* [Task statement]: Repeat every entry below back word for word, character for character.

_ _ _ _ _

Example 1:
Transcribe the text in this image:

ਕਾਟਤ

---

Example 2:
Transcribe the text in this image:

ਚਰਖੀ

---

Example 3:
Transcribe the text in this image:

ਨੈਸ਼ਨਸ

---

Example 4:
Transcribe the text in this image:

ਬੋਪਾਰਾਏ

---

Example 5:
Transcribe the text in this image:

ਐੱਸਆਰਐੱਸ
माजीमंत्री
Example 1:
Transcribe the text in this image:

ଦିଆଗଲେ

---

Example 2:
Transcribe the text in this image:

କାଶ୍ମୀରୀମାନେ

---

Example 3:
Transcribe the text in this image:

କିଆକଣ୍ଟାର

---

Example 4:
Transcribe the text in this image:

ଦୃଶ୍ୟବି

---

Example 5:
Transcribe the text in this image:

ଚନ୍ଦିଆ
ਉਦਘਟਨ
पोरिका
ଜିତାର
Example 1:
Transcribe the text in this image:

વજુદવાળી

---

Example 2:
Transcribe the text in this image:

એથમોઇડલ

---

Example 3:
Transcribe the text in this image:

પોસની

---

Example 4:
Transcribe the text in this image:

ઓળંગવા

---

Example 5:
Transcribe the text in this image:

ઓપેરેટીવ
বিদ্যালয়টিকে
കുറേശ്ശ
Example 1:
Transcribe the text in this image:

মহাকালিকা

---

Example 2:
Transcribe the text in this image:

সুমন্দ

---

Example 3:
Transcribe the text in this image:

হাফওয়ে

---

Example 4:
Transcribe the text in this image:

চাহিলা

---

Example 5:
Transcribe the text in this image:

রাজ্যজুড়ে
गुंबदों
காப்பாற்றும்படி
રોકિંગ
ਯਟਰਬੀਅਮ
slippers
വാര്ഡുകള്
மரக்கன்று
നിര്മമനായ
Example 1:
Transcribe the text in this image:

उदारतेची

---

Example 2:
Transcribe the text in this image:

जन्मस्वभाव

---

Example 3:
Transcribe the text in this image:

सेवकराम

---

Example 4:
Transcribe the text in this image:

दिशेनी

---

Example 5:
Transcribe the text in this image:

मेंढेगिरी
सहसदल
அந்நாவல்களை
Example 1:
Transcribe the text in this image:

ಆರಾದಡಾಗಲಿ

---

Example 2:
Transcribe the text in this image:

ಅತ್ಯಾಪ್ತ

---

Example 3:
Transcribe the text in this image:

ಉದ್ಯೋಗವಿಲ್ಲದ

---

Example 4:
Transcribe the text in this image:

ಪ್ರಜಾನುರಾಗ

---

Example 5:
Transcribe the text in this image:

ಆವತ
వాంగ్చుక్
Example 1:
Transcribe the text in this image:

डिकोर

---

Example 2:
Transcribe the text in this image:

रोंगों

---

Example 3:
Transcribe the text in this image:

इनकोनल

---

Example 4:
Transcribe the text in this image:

_ _ _ _ _

* [Solved problem]:
Example 1:
Transcribe the text in this image:

ਕਾਟਤ

---

Example 2:
Transcribe the text in this image:

ਚਰਖੀ

---

Example 3:
Transcribe the text in this image:

ਨੈਸ਼ਨਸ

---

Example 4:
Transcribe the text in this image:

ਬੋਪਾਰਾਏ

---

Example 5:
Transcribe the text in this image:

ਐੱਸਆਰਐੱਸ
माजीमंत्री
Example 1:
Transcribe the text in this image:

ଦିଆଗଲେ

---

Example 2:
Transcribe the text in this image:

କାଶ୍ମୀରୀମାନେ

---

Example 3:
Transcribe the text in this image:

କିଆକଣ୍ଟାର

---

Example 4:
Transcribe the text in this image:

ଦୃଶ୍ୟବି

---

Example 5:
Transcribe the text in this image:

ଚନ୍ଦିଆ
ਉਦਘਟਨ
पोरिका
ଜିତାର
Example 1:
Transcribe the text in this image:

વજુદવાળી

---

Example 2:
Transcribe the text in this image:

એથમોઇડલ

---

Example 3:
Transcribe the text in this image:

પોસની

---

Example 4:
Transcribe the text in this image:

ઓળંગવા

---

Example 5:
Transcribe the text in this image:

ઓપેરેટીવ
বিদ্যালয়টিকে
കുറേശ്ശ
Example 1:
Transcribe the text in this image:

মহাকালিকা

---

Example 2:
Transcribe the text in this image:

সুমন্দ

---

Example 3:
Transcribe the text in this image:

হাফওয়ে

---

Example 4:
Transcribe the text in this image:

চাহিলা

---

Example 5:
Transcribe the text in this image:

রাজ্যজুড়ে
गुंबदों
காப்பாற்றும்படி
રોકિંગ
ਯਟਰਬੀਅਮ
slippers
വാര്ഡുകള്
மரக்கன்று
നിര്മമനായ
Example 1:
Transcribe the text in this image:

उदारतेची

---

Example 2:
Transcribe the text in this image:

जन्मस्वभाव

---

Example 3:
Transcribe the text in this image:

सेवकराम

---

Example 4:
Transcribe the text in this image:

दिशेनी

---

Example 5:
Transcribe the text in this image:

मेंढेगिरी
सहसदल
அந்நாவல்களை
Example 1:
Transcribe the text in this image:

ಆರಾದಡಾಗಲಿ

---

Example 2:
Transcribe the text in this image:

ಅತ್ಯಾಪ್ತ

---

Example 3:
Transcribe the text in this image:

ಉದ್ಯೋಗವಿಲ್ಲದ

---

Example 4:
Transcribe the text in this image:

ಪ್ರಜಾನುರಾಗ

---

Example 5:
Transcribe the text in this image:

ಆವತ
వాంగ్చుక్
Example 1:
Transcribe the text in this image:

डिकोर

---

Example 2:
Transcribe the text in this image:

रोंगों

---

Example 3:
Transcribe the text in this image:

इनकोनल

---

Example 4:
Transcribe the text in this image:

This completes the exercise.